Nowadays, the sheer amount of data collected from edge devices such as mobile phones and self-driving vehicles is beginning to overwhelm traditional centralized data analytics regimes where data from the edge is continuously uploaded to a central server to be processed. Excessive communication traffic from data upload, significant central server storage needs, energy expenditures from centralized learning of big data models, and privacy concerns from sharing raw data are becoming critical challenges in centralized systems. Fortunately, a critical change is happening in today’s Internet of Things (IoT). The processing and computational power of edge devices is becoming increasingly powerful. AI chips are rapidly infiltrating the global market. As such, we now have the opportunity to process more of our data where it is created - i.e., at the edge. This decentralized data analytics paradigm is often coined as federated data analytics (FDA). FDA resolves many of the aforementioned drawbacks. By exploiting edge computations, one can parallelize inference, reduce storage and communication costs, achieve faster alerts and decisions, and protect privacy, amongst many others. Meanwhile, FDA, as an emerging technology, poses significant intellectual challenges. To name a few: (1) most FDA work focuses on deep neural networks and empirical risk minimization (ERM). However, statistical questions such as variable selection, uncertainty quantification, hypothesis testing, and incorporating domain expert knowledge remain unanswered in FDA; (2) edge devices often have local datasets that differ in both size and distribution. Most FDA papers learn a single global model and fail to provide reasonable predictions when heterogeneity exists; (3) IoT systems can raise bias and fairness concerns. Devices with insufficient amounts of data, limited bandwidth, or unreliable internet connection are not favored by conventional training algorithms.
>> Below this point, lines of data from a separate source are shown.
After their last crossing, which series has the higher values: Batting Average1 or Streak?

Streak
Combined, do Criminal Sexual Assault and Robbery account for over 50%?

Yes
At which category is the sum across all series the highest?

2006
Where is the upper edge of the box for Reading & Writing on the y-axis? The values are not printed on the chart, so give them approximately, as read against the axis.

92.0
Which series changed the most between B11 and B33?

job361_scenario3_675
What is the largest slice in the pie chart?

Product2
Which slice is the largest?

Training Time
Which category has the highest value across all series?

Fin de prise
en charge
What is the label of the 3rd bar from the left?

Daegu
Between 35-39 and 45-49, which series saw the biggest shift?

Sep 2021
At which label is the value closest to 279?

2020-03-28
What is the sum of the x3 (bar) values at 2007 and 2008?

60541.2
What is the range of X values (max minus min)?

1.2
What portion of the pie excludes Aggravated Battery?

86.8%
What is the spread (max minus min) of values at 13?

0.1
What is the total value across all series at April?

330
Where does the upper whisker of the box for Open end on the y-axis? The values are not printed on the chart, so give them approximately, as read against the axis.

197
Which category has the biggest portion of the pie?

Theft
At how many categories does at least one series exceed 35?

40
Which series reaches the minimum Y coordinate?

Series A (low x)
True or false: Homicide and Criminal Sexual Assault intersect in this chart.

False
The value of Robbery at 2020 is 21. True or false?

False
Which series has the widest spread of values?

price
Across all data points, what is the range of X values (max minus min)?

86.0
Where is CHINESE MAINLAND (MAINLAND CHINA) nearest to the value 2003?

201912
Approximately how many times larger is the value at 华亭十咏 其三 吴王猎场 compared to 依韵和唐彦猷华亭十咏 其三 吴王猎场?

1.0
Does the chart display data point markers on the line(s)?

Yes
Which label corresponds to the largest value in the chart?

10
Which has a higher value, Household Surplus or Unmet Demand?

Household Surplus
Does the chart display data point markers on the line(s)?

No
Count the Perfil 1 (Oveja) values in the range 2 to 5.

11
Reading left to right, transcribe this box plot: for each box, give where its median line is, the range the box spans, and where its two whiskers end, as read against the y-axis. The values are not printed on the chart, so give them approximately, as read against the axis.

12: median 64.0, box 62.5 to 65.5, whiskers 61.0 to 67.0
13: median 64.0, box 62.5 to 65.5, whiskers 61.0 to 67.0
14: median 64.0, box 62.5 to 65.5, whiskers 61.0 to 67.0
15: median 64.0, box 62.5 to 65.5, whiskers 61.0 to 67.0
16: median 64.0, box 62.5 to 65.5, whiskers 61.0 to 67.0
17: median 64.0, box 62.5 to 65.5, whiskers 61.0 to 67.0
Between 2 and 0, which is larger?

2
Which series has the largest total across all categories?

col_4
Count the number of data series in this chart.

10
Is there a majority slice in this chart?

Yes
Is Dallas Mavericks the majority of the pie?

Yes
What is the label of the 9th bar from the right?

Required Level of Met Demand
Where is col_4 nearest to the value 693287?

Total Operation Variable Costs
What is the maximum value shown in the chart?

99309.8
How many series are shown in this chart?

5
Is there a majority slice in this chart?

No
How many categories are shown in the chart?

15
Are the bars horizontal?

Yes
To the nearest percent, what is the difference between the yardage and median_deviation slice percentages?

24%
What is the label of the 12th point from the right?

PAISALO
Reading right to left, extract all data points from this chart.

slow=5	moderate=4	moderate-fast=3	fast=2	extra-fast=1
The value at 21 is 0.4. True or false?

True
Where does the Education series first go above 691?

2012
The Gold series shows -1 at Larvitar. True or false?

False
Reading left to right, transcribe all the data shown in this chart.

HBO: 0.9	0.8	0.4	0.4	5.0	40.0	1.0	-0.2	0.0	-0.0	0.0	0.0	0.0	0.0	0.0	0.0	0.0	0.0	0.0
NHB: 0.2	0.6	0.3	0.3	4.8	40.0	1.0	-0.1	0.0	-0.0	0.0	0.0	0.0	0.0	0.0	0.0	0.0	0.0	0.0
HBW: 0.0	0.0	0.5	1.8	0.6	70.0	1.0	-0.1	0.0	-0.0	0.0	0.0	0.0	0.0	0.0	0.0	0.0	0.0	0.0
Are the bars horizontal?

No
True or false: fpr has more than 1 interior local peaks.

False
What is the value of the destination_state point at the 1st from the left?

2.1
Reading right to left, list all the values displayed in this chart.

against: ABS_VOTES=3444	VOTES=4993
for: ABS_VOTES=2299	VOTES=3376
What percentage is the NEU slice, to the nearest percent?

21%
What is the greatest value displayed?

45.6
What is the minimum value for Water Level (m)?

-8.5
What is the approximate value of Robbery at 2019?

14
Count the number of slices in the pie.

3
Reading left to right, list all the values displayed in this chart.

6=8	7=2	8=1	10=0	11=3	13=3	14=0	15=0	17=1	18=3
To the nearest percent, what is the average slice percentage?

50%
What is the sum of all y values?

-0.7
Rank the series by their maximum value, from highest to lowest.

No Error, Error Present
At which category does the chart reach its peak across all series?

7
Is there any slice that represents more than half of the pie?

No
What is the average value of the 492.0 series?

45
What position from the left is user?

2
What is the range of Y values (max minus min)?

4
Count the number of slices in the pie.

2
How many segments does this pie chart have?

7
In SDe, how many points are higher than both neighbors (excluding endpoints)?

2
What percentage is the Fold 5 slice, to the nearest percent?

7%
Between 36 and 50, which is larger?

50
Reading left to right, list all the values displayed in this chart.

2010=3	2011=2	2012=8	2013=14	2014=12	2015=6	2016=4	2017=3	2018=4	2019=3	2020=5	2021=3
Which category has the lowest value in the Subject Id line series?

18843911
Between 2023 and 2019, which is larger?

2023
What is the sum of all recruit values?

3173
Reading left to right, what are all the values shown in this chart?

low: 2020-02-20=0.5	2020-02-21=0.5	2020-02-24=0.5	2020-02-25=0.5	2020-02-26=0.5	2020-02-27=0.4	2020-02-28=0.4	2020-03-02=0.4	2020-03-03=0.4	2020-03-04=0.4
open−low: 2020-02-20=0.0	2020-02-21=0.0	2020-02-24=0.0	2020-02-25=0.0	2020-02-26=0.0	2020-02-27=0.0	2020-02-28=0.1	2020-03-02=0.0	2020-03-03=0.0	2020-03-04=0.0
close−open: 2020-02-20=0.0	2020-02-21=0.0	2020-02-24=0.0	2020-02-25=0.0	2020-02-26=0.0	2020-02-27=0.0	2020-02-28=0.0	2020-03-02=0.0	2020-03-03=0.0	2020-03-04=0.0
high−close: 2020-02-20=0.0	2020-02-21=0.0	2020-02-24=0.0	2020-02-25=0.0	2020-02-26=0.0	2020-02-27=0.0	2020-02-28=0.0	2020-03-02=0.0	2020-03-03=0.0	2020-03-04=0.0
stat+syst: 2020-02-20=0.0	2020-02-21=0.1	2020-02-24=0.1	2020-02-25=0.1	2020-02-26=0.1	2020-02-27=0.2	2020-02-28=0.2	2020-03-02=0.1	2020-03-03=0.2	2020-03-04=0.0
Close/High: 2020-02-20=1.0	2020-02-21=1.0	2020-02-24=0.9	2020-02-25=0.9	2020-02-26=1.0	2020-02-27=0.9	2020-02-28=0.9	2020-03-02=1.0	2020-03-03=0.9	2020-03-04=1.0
In this talk, I will present my two research papers that address the aforementioned challenges in FDA. First, I will present the federated Gaussian process that provides solutions that go beyond ERM and to correlated settings, which is very common in engineering situations. Interestingly, this model can naturally handle statistical heterogeneity and provide a personalized solution to each edge device. Second, I will present a framework – GIFAIR-FL that imposes group and individual fairness to the FDA setting. The talk concludes with some interesting future directions and my recent work on the collaborative process parameter design and its application in 3D printing


Presenter Bio:
Xubo Yue is a Ph.D. candidate in the Department of Industrial & Operations Engineering at the University of Michigan. His research focuses on federated and distributed data analytics. Currently, he is developing federated data analytics methods that rethink how both prescriptive and predictive analytics are done within IoT-enabled systems, specifically manufacturing and renewable energy. He has received several best paper awards from the Institute for Operations Research and the Management Sciences (INFORMS), the Institute of Industrial and Systems Engineers (IISE), and other renowned organizations.